Selective and highly accurate analysis of desmopressin from human plasma

Significance of the Topic

The accurate quantification of therapeutic peptides in biological matrices is critical for pharmacokinetic studies, dosing optimization, and safety monitoring. Desmopressin, a synthetic nonapeptide analogue of vasopressin, requires highly sensitive and selective analytical methods to distinguish it from endogenous peptides and matrix interferences in human plasma. This workflow addresses common challenges such as low recovery, matrix effects, and carryover, enabling reliable bioanalysis in biopharmaceutical and clinical laboratories.

Goals and Study Overview

This study aimed to develop an efficient, high-throughput workflow combining micro-elution solid-phase extraction (SPE) with ultra-high pressure liquid chromatography (UHPLC) and tandem mass spectrometry (LC-MS/MS) for the quantitation of desmopressin in human plasma. Key objectives included maximizing recovery, minimizing matrix effects, and achieving rapid analysis with robust precision and accuracy across a calibration range of 10–5000 pg/mL.

Methodology

Sample preparation utilized a mixed-mode weak cation exchange micro-elution SPE format. Plasma samples spiked with desmopressin and an octreotide internal standard underwent conditioning, loading, washing, and elution steps in a 96-well format. The final eluate was diluted and directly injected into the UHPLC system. Method optimization included screening SPE chemistries, minimizing carryover with 1 % TFE in wash solutions, and selecting the optimal SRM transitions by favoring the +2 charge state in methanol-based mobile phases.

Instrumentation Used

• Thermo Scientific SOLAµ WCX 96-well SPE plate
• Thermo Scientific Vanquish UHPLC system (system base, binary pump H, split sampler HT, column compartment H)
• Accucore Vanquish C18+ column (1.5 µm, 100 × 2.1 mm)
• Thermo Scientific TSQ Quantiva triple quadrupole mass spectrometer with positive electrospray ionization

Main Results and Discussion

The method achieved excellent linearity (r2 = 0.9981) from 10 to 5000 pg/mL using 1/x weighting. Extraction recoveries exceeded 97 % for both desmopressin and the internal standard at all QC levels. Matrix effects were below 4 % across the calibration and quality control points. Intra-run precision (%RSD) ranged from 2.6 % to 8.4 %, and accuracy biases were within ±4 %. The UHPLC separation resolved desmopressin, the internal standard, and key plasma interferences within 2.8 minutes. Carryover was eliminated by optimized wash protocols, confirming a robust assay suitable for large sample batches.

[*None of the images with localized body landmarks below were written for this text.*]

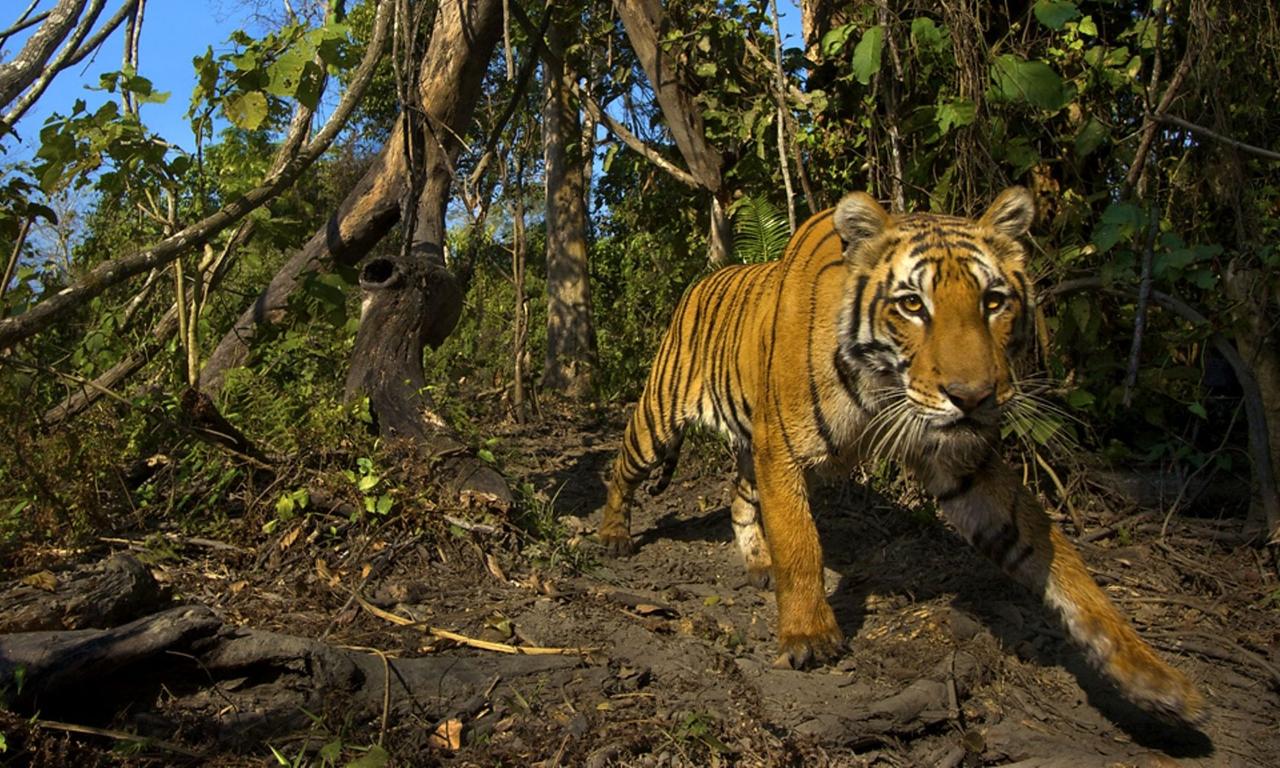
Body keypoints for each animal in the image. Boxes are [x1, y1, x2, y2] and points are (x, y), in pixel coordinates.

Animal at [598, 187, 1205, 724]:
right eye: (913, 305)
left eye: (993, 302)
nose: (973, 397)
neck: (884, 387)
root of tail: (700, 282)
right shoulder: (783, 450)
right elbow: (800, 543)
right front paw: (810, 635)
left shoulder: (959, 461)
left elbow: (1055, 556)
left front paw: (1149, 675)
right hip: (661, 417)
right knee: (621, 467)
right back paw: (613, 536)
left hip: (747, 446)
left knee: (739, 498)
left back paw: (757, 563)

Benefits and Practical Applications

• High sensitivity (LLOQ = 10 pg/mL) and broad dynamic range support low-dose pharmacokinetics.
• Micro-elution SPE reduces solvent consumption and eliminates post-extraction processing.
• Fast UHPLC gradient and high throughput are compatible with routine bioanalysis and QC operations.
• Reproducible performance with minimal matrix interference ensures reliable data for clinical studies.

Future Trends and Opportunities

Emerging trends include further miniaturization of sample preparation, automated on-line SPE-LC-MS/MS platforms, and integration of high-resolution accurate-mass detection for multiplexed peptide assays. The described workflow can be adapted to other therapeutic peptides and biologics, supporting expanding needs in biopharmaceutical development and personalized medicine.

Conclusion

A highly selective, sensitive, and rapid SPE-UHPLC-MS/MS method for desmopressin in human plasma was established. The workflow delivers exceptional recovery, minimal matrix effects, and robust precision and accuracy, making it suitable for high-throughput bioanalysis in pharmaceutical and clinical research settings.

References

• Neudert L., Zaugg M., Wood S., Struwe P. A High Sensitivity Dual Solid Phase Extraction LC-MS/MS Assay for the Determination of the Therapeutic Peptide Desmopressin in Human Plasma. White Paper, 2011.